Он прикурил и продолжил:
— Берет меня, значит, сомнение. Вы ведь знаете, наверное, работы всех больших мастеров наперечет. Это с одной стороны. Ну, понятно, если есть, скажем, картины Леонардо да Винчи, то все картины известны, и не просто известны, а известна история каждой, буквально с первого дня…
— Рождения, — подсказала Маринка.
— Что вы имеете в виду под рождением картины? — Иван Петрович покачал головой. — Нет, не рождением правильнее было бы называть. Первым днем картины Леонардо в данном случае нужно называть дату отдачи картины заказчику. Гиганты Возрождения работали по заказам. Почти никто ничего не делал для себя. Они просто не могли себе этого позволить. Они были простыми рукастыми ремесленными парнишками. Хоть и гениями. С Леонардо и его работой все ясно. Если внезапно, ниоткуда появляется новая картина, то нужно еще рассказать и задокументировать ее историю: списки хозяев, описание, желательно того еще времени, и прочее. Проверить сложно, потому что техника подделки сейчас поднялась настолько высоко, что подделывают даже… — Иван Петрович замялся и махнул пальцами, — не скажу, не имеет отношения к делу. С художниками ближе к нашему времени история совсем другая. Вот был такой французский живописец Коро, слышали? — спросил он.

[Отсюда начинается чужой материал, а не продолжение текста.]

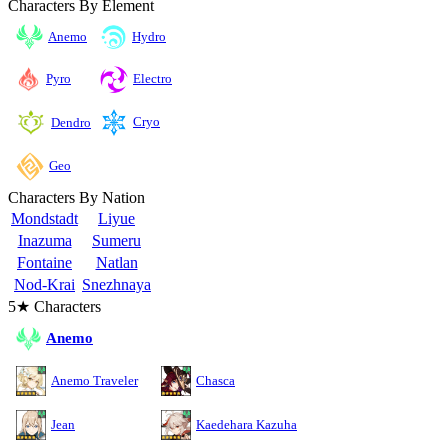
Characters By Element
Anemo
Hydro
Pyro
Electro
Cryo
Dendro
Geo
Characters By Nation
Mondstadt
Liyue
Inazuma
Sumeru
Fontaine
Natlan
Nod-Krai
Snezhnaya
5★ Characters
Anemo
Anemo Traveler
Chasca
Jean
Kaedehara Kazuha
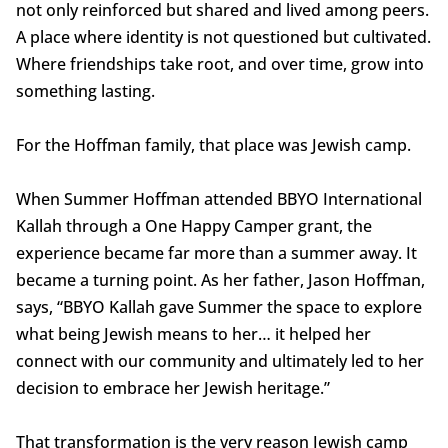
not only reinforced but shared and lived among peers.
A place where identity is not questioned but cultivated.
Where friendships take root, and over time, grow into
something lasting.
For the Hoffman family, that place was Jewish camp.
When Summer Hoffman attended BBYO International
Kallah through a One Happy Camper grant, the
experience became far more than a summer away. It
became a turning point. As her father, Jason Hoffman,
says, “BBYO Kallah gave Summer the space to explore
what being Jewish means to her… it helped her
connect with our community and ultimately led to her
decision to embrace her Jewish heritage.”
That transformation is the very reason Jewish camp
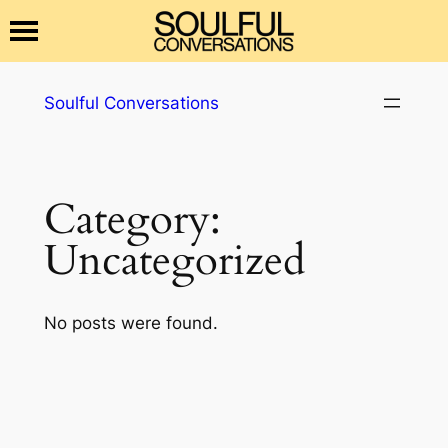
Skip
Soulful Conversations
to
content
Category:
Uncategorized
No posts were found.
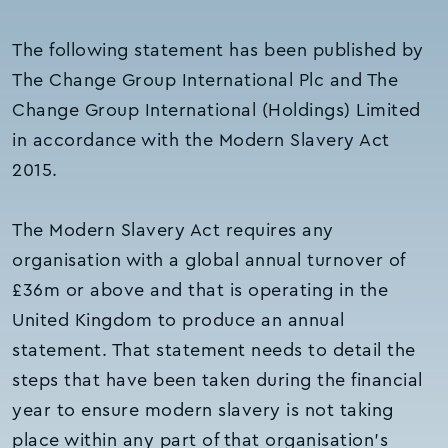
The following statement has been published by
The Change Group International Plc and The
Change Group International (Holdings) Limited
in accordance with the Modern Slavery Act
2015.
The Modern Slavery Act requires any
organisation with a global annual turnover of
£36m or above and that is operating in the
United Kingdom to produce an annual
statement. That statement needs to detail the
steps that have been taken during the financial
year to ensure modern slavery is not taking
place within any part of that organisation’s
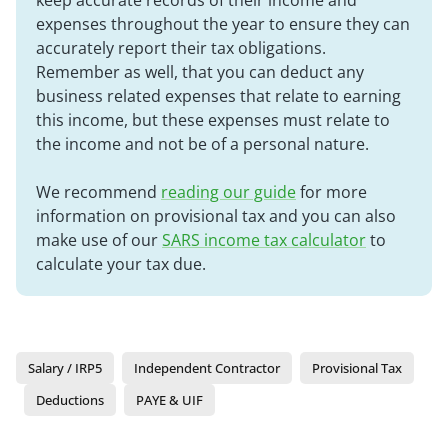
keep accurate records of their income and
expenses throughout the year to ensure they can
accurately report their tax obligations.
Remember as well, that you can deduct any
business related expenses that relate to earning
this income, but these expenses must relate to
the income and not be of a personal nature.
We recommend
reading our guide
for more
information on provisional tax and you can also
make use of our
SARS income tax calculator
to
calculate your tax due.
Salary / IRP5
Independent Contractor
Provisional Tax
Deductions
PAYE & UIF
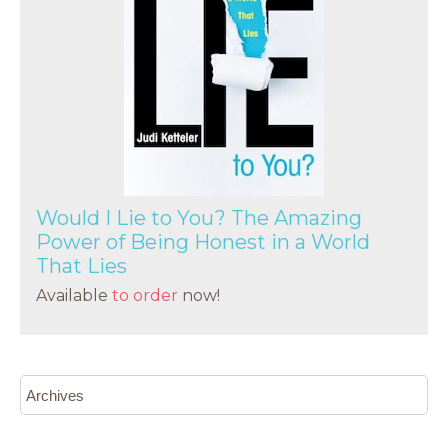
Would I Lie to You? The Amazing
Power of Being Honest in a World
That Lies
Available
to order
now!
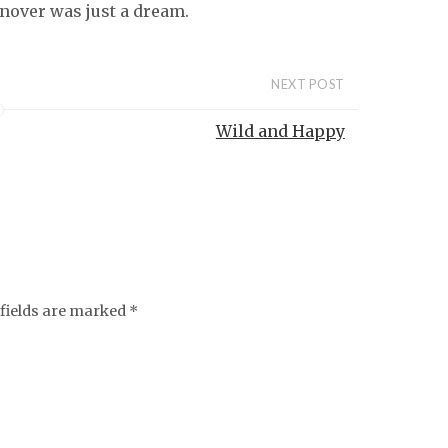
urnover was just a dream.
NEXT POST
Wild and Happy
fields are marked
*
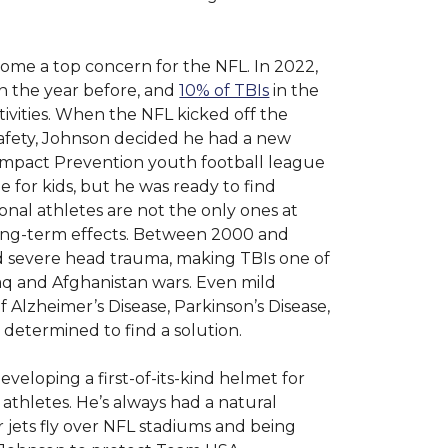
come a top concern for the NFL. In 2022,
n the year before, and
10% of TBIs
in the
tivities. When the NFL kicked off the
afety, Johnson decided he had a new
 Impact Prevention youth football league
me for kids, but he was ready to find
ional athletes are not the only ones at
 long-term effects. Between 2000 and
 severe head trauma, making TBIs one of
 and Afghanistan wars. Even mild
f Alzheimer’s Disease, Parkinson’s Disease,
determined to find a solution.
developing a first-of-its-kind helmet for
 athletes. He’s always had a natural
r jets fly over NFL stadiums and being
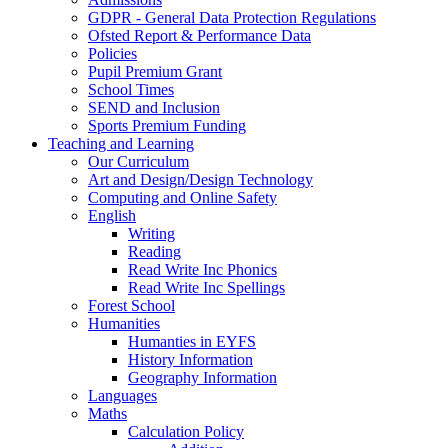
GDPR - General Data Protection Regulations
Ofsted Report & Performance Data
Policies
Pupil Premium Grant
School Times
SEND and Inclusion
Sports Premium Funding
Teaching and Learning
Our Curriculum
Art and Design/Design Technology
Computing and Online Safety
English
Writing
Reading
Read Write Inc Phonics
Read Write Inc Spellings
Forest School
Humanities
Humanties in EYFS
History Information
Geography Information
Languages
Maths
Calculation Policy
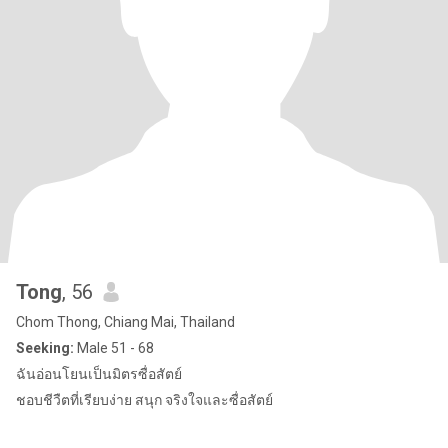
Tong
, 56
Chom Thong, Chiang Mai, Thailand
Seeking:
Male 51 - 68
ฉันอ่อนโยนเป็นมิตรซื่อสัตย์
ชอบชีวืตที่เรียบง่าย สนุก จริงใจและซื่อสัตย์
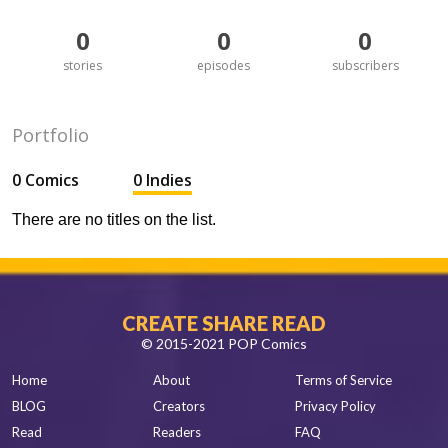
0
0
0
stories
episodes
subscribers
Portfolio
0 Comics
0 Indies
There are no titles on the list.
CREATE SHARE READ
© 2015-2021 POP Comics
Home
About
Terms of Service
BLOG
Creators
Privacy Policy
Read
Readers
FAQ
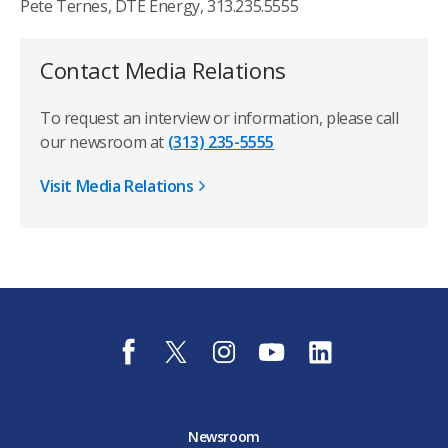
Pete Ternes, DTE Energy, 313.235.5555
Contact Media Relations
To request an interview or information, please call
our newsroom at
(313) 235-5555
Visit Media Relations
f
t
i
y
l
a
w
n
o
i
c
i
s
u
n
e
t
t
t
k
b
t
a
u
e
o
e
g
b
d
Newsroom
o
r
r
e
i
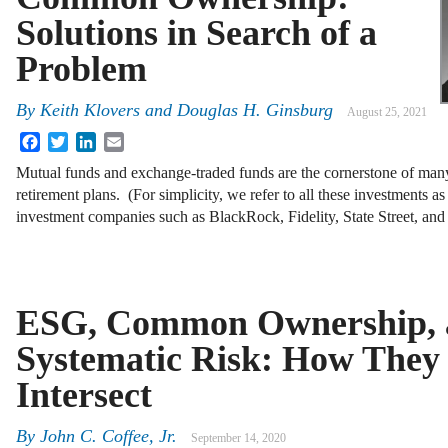
Solutions in Search of a
Problem
By
Keith Klovers and Douglas H. Ginsburg
August 25, 2021
Facebook
Twitter
LinkedIn
Email
Mutual funds and exchange-traded funds are the cornerstone of man
retirement plans. (For simplicity, we refer to all these investments a
investment companies such as BlackRock, Fidelity, State Street, a
ESG, Common Ownership, 
Systematic Risk: How They
Intersect
By
John C. Coffee, Jr.
September 14, 2020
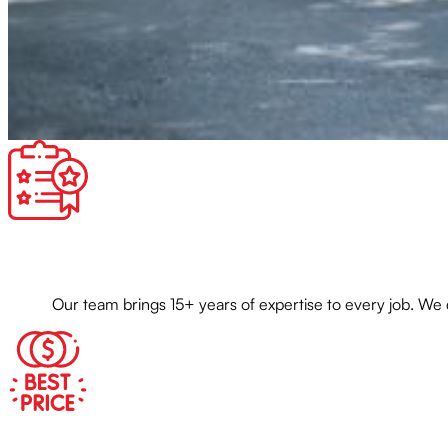
Our team brings 15+ years of expertise to every job. We 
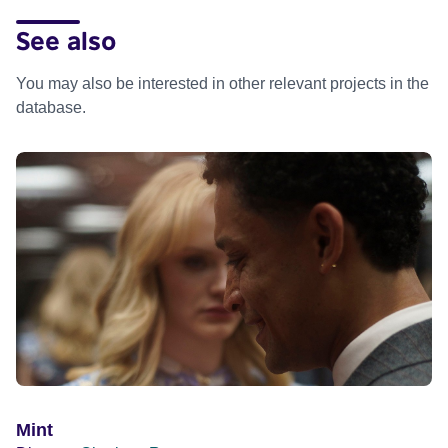
See also
You may also be interested in other relevant projects in the
database.
Mint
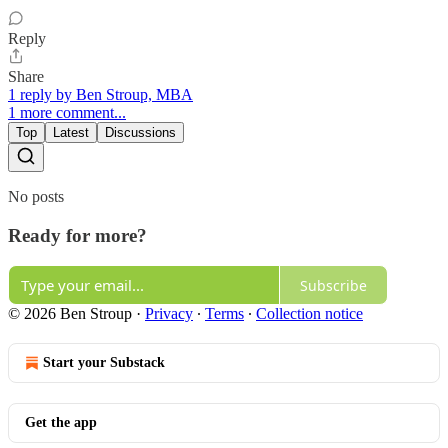
Reply
Share
1 reply by Ben Stroup, MBA
1 more comment...
Top
Latest
Discussions
No posts
Ready for more?
Subscribe
© 2026 Ben Stroup
·
Privacy
∙
Terms
∙
Collection notice
Start your Substack
Get the app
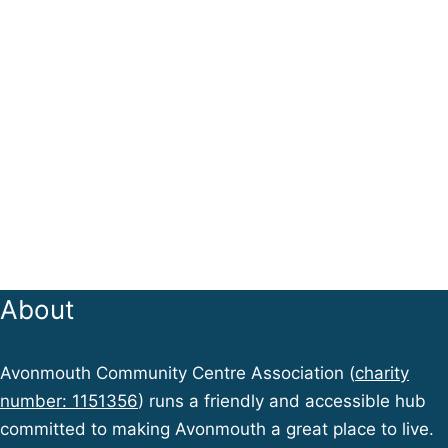
About
Avonmouth Community Centre Association (
charity
number: 1151356
) runs a friendly and accessible hub
committed to making Avonmouth a great place to live.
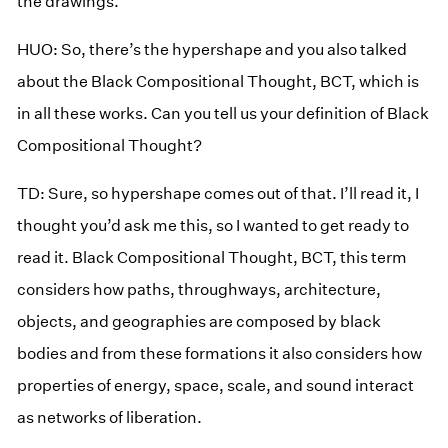
the drawings.
HUO: So, there’s the hypershape and you also talked
about the Black Compositional Thought, BCT, which is
in all these works. Can you tell us your definition of Black
Compositional Thought?
TD: Sure, so hypershape comes out of that. I’ll read it, I
thought you’d ask me this, so I wanted to get ready to
read it. Black Compositional Thought, BCT, this term
considers how paths, throughways, architecture,
objects, and geographies are composed by black
bodies and from these formations it also considers how
properties of energy, space, scale, and sound interact
as networks of liberation.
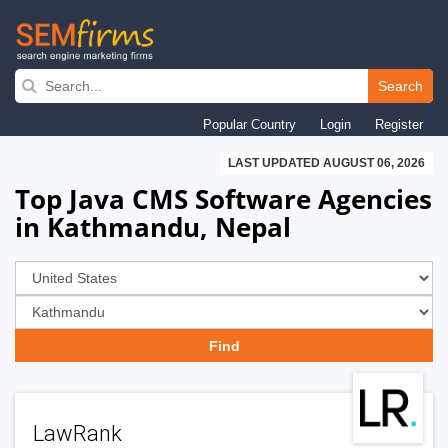
Skip
to
Search
main
Popular Country
Login
Register
navigation
LAST UPDATED AUGUST 06, 2026
Top Java CMS Software Agencies
in Kathmandu, Nepal
LawRank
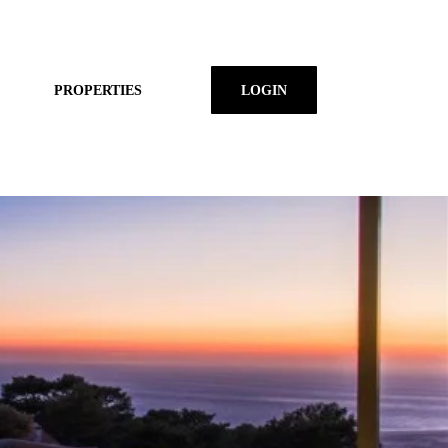
PROPERTIES
LOGIN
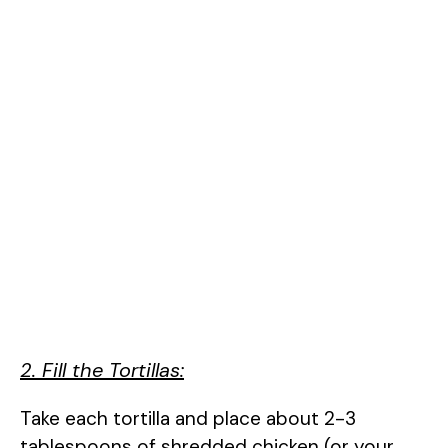
2. Fill the Tortillas:
Take each tortilla and place about 2-3
tablespoons of shredded chicken (or your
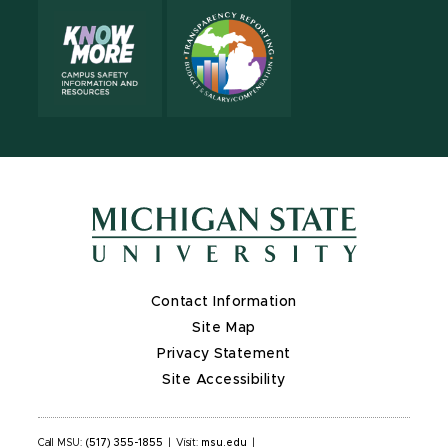
Contact Information
Site Map
Privacy Statement
Site Accessibility
Call MSU:
(517) 355-1855
|
Visit:
msu.edu
|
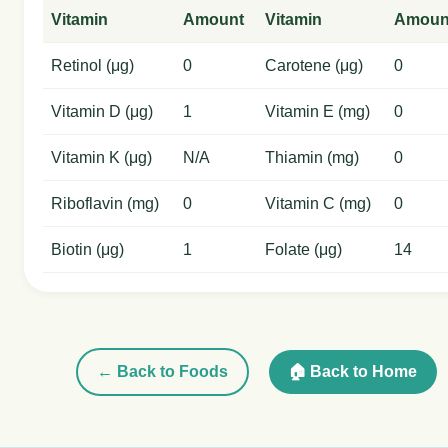
Vitamin
Amount
Vitamin
Amoun
Retinol (μg)
0
Carotene (μg)
0
Vitamin D (μg)
1
Vitamin E (mg)
0
Vitamin K (μg)
N/A
Thiamin (mg)
0
Riboflavin (mg)
0
Vitamin C (mg)
0
Biotin (μg)
1
Folate (μg)
14
← Back to Foods
🏠 Back to Home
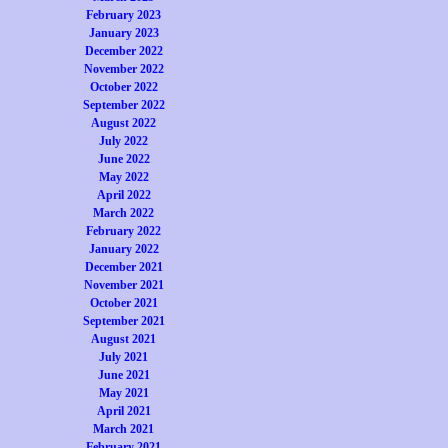
February 2023
January 2023
December 2022
November 2022
October 2022
September 2022
August 2022
July 2022
June 2022
May 2022
April 2022
March 2022
February 2022
January 2022
December 2021
November 2021
October 2021
September 2021
August 2021
July 2021
June 2021
May 2021
April 2021
March 2021
February 2021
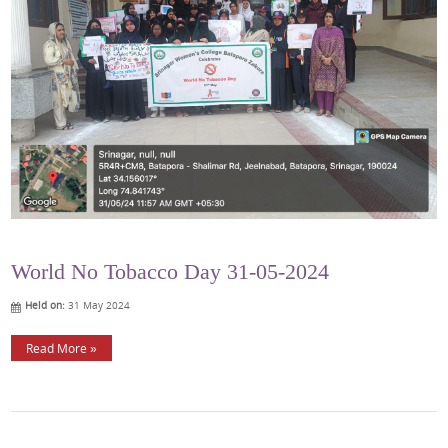
World No Tobacco Day 31-05-2024
Held on:
31 May 2024
Read More »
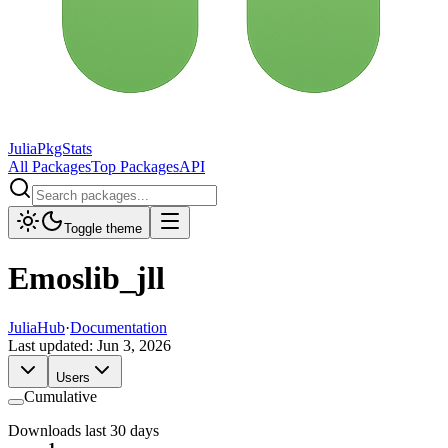
JuliaPkgStats
All Packages
Top Packages
API
Toggle theme
Emoslib_jll
JuliaHub
·
Documentation
Last updated:
Jun 3, 2026
Users
Cumulative
Downloads last 30 days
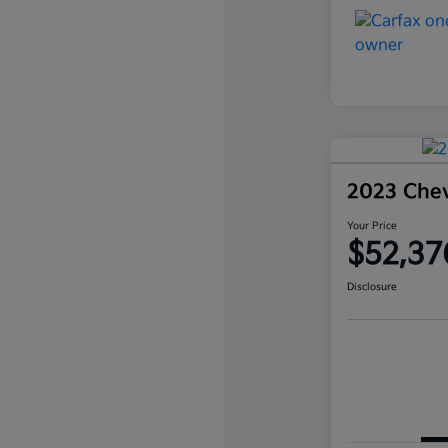
2023 Che
Your Price
$52,37
Disclosure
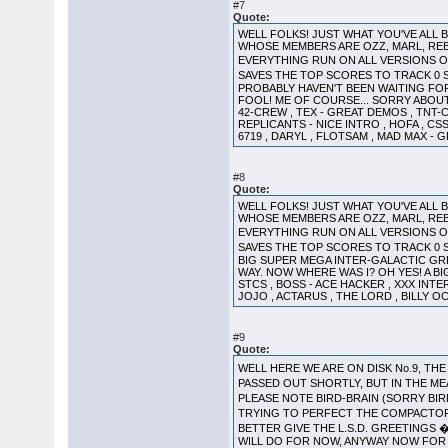
#7
Quote:
WELL FOLKS! JUST WHAT YOU'VE ALL
WHOSE MEMBERS ARE OZZ, MARL, REB
EVERYTHING RUN ON ALL VERSIONS OF
SAVES THE TOP SCORES TO TRACK 0 
PROBABLY HAVEN'T BEEN WAITING FOR! 
FOOL! ME OF COURSE... SORRY ABOUT 
42-CREW , TEX - GREAT DEMOS , TNT-
REPLICANTS - NICE INTRO , HOFA , CSS
6719 , DARYL , FLOTSAM , MAD MAX - 
#8
Quote:
WELL FOLKS! JUST WHAT YOU'VE ALL
WHOSE MEMBERS ARE OZZ, MARL, REB
EVERYTHING RUN ON ALL VERSIONS O
SAVES THE TOP SCORES TO TRACK 0 S
BIG SUPER MEGA INTER-GALACTIC GREET
WAY. NOW WHERE WAS I? OH YES! A BI
STCS , BOSS - ACE HACKER , XXX INTER
JOJO , ACTARUS , THE LORD , BILLY OC
#9
Quote:
WELL HERE WE ARE ON DISK No.9, 
PASSED OUT SHORTLY, BUT IN THE M
PLEASE NOTE BIRD-BRAIN (SORRY BI
TRYING TO PERFECT THE COMPACTOR 
BETTER GIVE THE L.S.D. GREETINGS �
WILL DO FOR NOW, ANYWAY NOW FOR T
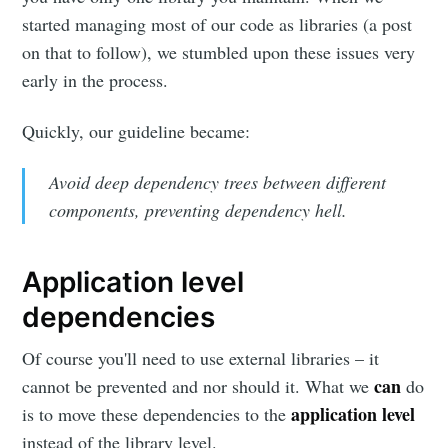
started managing most of our code as libraries (a post
on that to follow), we stumbled upon these issues very
early in the process.
Quickly, our guideline became:
Avoid deep dependency trees between different
components, preventing dependency hell.
Application level
dependencies
Of course you'll need to use external libraries – it
can
cannot be prevented and nor should it. What we
do
application level
is to move these dependencies to the
instead of the library level.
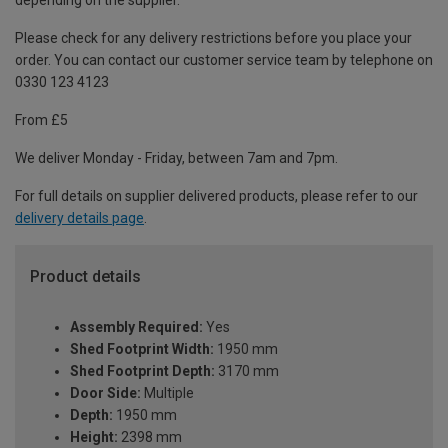
depending on the supplier.
Please check for any delivery restrictions before you place your
order. You can contact our customer service team by telephone on
0330 123 4123
From £5
We deliver Monday - Friday, between 7am and 7pm.
For full details on supplier delivered products, please refer to our
delivery details page
.
Product details
Assembly Required:
Yes
Shed Footprint Width:
1950 mm
Shed Footprint Depth:
3170 mm
Door Side:
Multiple
Depth:
1950 mm
Height:
2398 mm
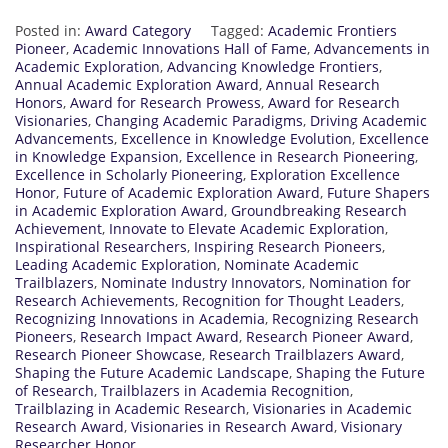
Posted in:
Award Category
Tagged:
Academic Frontiers
Pioneer
,
Academic Innovations Hall of Fame
,
Advancements in
Academic Exploration
,
Advancing Knowledge Frontiers
,
Annual Academic Exploration Award
,
Annual Research
Honors
,
Award for Research Prowess
,
Award for Research
Visionaries
,
Changing Academic Paradigms
,
Driving Academic
Advancements
,
Excellence in Knowledge Evolution
,
Excellence
in Knowledge Expansion
,
Excellence in Research Pioneering
,
Excellence in Scholarly Pioneering
,
Exploration Excellence
Honor
,
Future of Academic Exploration Award
,
Future Shapers
in Academic Exploration Award
,
Groundbreaking Research
Achievement
,
Innovate to Elevate Academic Exploration
,
Inspirational Researchers
,
Inspiring Research Pioneers
,
Leading Academic Exploration
,
Nominate Academic
Trailblazers
,
Nominate Industry Innovators
,
Nomination for
Research Achievements
,
Recognition for Thought Leaders
,
Recognizing Innovations in Academia
,
Recognizing Research
Pioneers
,
Research Impact Award
,
Research Pioneer Award
,
Research Pioneer Showcase
,
Research Trailblazers Award
,
Shaping the Future Academic Landscape
,
Shaping the Future
of Research
,
Trailblazers in Academia Recognition
,
Trailblazing in Academic Research
,
Visionaries in Academic
Research Award
,
Visionaries in Research Award
,
Visionary
Researcher Honor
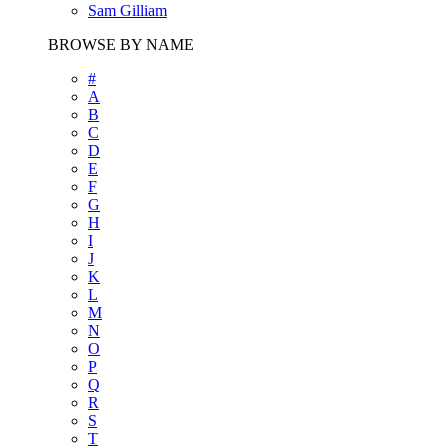
Sam Gilliam
BROWSE BY NAME
#
A
B
C
D
E
F
G
H
I
J
K
L
M
N
O
P
Q
R
S
T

— Конечно, — сказала Маринка и, кажется, соврала.
— Да, — тоже подтвердила я и, не выдержав, блеснула: — У него есть картина, называется «Замок Пьерфон». Картину я не понимаю, если честно, но зато помню, что замок Пьерфон принадлежал Портосу.
— Браво, Ольга… — Иван Петрович снова посмотрел в мое удостоверение, все еще лежащее слева от него, — Ольга Юрьевна, не ожидал. Ну так вот. Документально известно, что Коро написал четыре тысячи картин. А в мире известно десять тысяч подлинных Коро. О чем это говорит?